May 20, 2023

Managing Resource Drift in Azure with Terraform: Tracking and Resolving Configuration Drift for Reliable Infrastructure

Infrastructure as Code

In this blog, we will learn about the process of detecting and managing resource drift in Azure with Terraform. This blog also covers some best-practices and guidelines for putting it into practice.

Introduction

Building a reliable and consistent infrastructure is a fundamental requirement for any organisation that wants to succeed in the cloud. Cloud infrastructure management involves deploying and configuring several resources such as virtual machines, storage accounts, and networking components. These resources are defined and managed more and more through infrastructure-as-code tools such as Terraform.

Despite the benefits of using infrastructure-as-code, cloud infrastructure management is not without its challenges. One of the most common problems that arise is resource drift. Resource drift happens when the actual state of a resource in the cloud differs from its defined or expected state. This can occur due to several reasons, such as manual changes made to the resource, unintended updates caused by third-party tools, or even bugs in the infrastructure code. Resource drift can lead to a variety of issues such as security vulnerabilities, unexpected downtime, and in extreme cases, complete infrastructure failure. Therefore, tracking and resolving configuration drift is essential to ensure reliable and consistent infrastructure.

Tracking resources with Terraform state

Terraform state is a crucial component of the infrastructure-as-code process. The Terraform state file is a file that Terraform uses to keep track of the infrastructure resources it manages. The state file is a JSON file that contains the current state of all resources managed by Terraform. This includes information such as the resource ID, the resource type, and any associated metadata.

When Terraform executes the actions proposed in a Terraform plan, it uses the state file to compare the current state of the resources of the infrastructure with the desired state defined in the Terraform configuration. If there is a difference between the two, Terraform will create, update, or delete the resources as necessary to ensure they match the desired state. In other words, Terraform uses the state file as a source of truth for the current state of the infrastructure.

By using the state file, Terraform ensures that the infrastructure remains consistent and reliable. It provides a mechanism to detect and manage resource drift, which is one of the most common problems that arise in cloud infrastructure management. Resource drift can occur due to several reasons, such as manual changes made to the resource, unintended updates caused by third-party tools, or even bugs in the infrastructure code.

Detecting and managing resource drift is essential to ensure reliable and consistent infrastructure. Terraform state allows for tracking and resolving configuration drift, which can lead to a variety of issues such as security vulnerabilities, unexpected downtime, and in extreme cases, complete infrastructure failure. Therefore, it is crucial to understand the importance of Terraform state and its role in maintaining a reliable and consistent infrastructure.

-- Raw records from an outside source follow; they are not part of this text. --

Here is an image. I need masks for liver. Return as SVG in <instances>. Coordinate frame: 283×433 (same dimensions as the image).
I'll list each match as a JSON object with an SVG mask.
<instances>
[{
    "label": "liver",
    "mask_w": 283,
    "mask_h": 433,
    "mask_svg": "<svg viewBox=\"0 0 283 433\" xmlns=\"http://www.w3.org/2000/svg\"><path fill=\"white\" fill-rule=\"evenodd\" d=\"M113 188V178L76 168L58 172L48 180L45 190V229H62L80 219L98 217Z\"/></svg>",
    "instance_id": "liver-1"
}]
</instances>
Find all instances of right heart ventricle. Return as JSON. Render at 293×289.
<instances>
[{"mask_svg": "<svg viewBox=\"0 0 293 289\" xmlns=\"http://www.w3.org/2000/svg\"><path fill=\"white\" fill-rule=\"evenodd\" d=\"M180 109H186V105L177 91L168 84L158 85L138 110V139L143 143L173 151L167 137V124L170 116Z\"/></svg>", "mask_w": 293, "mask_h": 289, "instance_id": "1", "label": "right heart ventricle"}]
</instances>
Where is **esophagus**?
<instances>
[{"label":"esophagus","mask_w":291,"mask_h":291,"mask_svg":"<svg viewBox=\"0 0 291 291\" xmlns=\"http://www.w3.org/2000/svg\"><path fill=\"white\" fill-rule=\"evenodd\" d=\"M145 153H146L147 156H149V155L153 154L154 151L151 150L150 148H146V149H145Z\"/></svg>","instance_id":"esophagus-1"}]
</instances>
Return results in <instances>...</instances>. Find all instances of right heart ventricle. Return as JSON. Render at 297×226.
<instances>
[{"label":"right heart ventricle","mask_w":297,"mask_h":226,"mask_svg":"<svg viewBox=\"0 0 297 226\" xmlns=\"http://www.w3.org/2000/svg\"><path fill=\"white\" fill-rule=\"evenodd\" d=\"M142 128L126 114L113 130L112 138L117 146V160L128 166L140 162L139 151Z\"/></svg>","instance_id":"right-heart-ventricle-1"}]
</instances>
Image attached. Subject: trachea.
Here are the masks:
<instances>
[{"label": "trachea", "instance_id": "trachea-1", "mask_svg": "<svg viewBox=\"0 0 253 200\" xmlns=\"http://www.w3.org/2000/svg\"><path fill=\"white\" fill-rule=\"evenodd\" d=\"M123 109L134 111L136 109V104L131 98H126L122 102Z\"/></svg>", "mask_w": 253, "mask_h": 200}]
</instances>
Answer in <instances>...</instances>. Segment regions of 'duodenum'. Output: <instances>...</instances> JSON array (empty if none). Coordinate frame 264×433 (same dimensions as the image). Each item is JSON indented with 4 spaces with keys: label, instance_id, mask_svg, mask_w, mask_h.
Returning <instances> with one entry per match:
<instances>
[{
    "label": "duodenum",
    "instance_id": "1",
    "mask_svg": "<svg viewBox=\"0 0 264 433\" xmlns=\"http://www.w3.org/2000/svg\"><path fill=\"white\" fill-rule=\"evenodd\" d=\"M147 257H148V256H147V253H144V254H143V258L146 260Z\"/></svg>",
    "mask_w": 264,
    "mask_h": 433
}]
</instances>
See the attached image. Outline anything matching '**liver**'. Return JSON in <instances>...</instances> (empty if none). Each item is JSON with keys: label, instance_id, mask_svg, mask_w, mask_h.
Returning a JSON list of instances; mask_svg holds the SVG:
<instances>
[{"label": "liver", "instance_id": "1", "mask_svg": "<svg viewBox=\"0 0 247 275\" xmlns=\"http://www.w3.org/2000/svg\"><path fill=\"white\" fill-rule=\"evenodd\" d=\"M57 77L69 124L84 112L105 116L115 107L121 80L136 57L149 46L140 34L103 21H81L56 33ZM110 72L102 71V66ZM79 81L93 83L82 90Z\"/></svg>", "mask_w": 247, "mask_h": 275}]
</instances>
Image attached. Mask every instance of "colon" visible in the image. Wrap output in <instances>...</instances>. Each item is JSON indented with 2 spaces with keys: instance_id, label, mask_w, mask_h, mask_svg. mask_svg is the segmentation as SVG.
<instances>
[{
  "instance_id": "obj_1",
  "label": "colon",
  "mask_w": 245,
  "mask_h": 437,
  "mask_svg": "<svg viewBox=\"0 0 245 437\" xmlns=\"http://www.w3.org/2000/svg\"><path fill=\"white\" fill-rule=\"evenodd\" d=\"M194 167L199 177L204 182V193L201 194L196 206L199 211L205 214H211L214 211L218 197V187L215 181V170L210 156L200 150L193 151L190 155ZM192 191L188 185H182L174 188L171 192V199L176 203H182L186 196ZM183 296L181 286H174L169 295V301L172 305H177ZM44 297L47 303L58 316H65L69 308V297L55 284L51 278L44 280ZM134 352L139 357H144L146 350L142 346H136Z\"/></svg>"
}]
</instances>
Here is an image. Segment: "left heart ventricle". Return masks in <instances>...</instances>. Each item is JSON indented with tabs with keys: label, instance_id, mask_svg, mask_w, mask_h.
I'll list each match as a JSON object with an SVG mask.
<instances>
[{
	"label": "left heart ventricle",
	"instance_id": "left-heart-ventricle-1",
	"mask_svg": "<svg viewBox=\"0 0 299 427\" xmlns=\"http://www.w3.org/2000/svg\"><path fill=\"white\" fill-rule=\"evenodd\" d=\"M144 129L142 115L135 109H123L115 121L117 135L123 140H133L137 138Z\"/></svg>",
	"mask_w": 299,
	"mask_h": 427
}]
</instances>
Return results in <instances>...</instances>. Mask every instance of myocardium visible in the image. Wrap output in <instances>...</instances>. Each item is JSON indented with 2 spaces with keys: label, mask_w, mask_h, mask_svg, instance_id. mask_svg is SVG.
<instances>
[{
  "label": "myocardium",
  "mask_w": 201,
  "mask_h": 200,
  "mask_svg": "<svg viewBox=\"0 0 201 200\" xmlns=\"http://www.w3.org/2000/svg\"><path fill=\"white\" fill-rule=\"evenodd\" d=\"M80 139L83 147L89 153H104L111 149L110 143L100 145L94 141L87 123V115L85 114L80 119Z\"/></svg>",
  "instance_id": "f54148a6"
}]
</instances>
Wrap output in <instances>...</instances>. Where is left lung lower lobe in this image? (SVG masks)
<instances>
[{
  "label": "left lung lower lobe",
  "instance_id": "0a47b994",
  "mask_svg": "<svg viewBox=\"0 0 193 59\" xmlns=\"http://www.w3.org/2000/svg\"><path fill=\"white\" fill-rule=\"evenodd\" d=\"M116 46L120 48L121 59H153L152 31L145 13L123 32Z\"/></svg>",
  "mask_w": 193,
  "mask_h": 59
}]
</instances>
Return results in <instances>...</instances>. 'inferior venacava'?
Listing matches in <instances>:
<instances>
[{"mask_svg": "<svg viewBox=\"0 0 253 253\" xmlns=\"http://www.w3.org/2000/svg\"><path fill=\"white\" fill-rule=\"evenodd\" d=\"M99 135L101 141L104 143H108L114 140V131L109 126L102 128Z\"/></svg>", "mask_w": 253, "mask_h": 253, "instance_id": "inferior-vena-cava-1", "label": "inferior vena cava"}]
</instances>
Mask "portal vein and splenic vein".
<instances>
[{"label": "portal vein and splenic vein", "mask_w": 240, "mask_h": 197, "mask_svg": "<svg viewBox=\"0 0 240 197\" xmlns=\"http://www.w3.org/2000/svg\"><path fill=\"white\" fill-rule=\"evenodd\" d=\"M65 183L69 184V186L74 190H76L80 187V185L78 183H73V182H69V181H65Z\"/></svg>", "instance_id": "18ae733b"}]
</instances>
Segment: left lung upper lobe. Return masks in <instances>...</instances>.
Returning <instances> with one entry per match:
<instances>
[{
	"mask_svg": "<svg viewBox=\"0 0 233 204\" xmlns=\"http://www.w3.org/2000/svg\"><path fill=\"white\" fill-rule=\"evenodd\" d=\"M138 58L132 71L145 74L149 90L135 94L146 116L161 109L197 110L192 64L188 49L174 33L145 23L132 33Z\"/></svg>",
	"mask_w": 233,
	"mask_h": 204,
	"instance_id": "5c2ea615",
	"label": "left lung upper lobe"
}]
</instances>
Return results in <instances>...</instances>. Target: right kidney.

Tackling resource drift managed by Terraform

When you’ve identified resource drift in your cloud resources, managed by Terraform, there are two main ways to tackle it. One way is to reapply your configuration, which involves applying the configuration again. This approach is used when unwanted changes have been made outside of your Terraform configuration, or when the drift is minor, and you want to ensure that the infrastructure remains consistent with the desired state defined in the configuration files.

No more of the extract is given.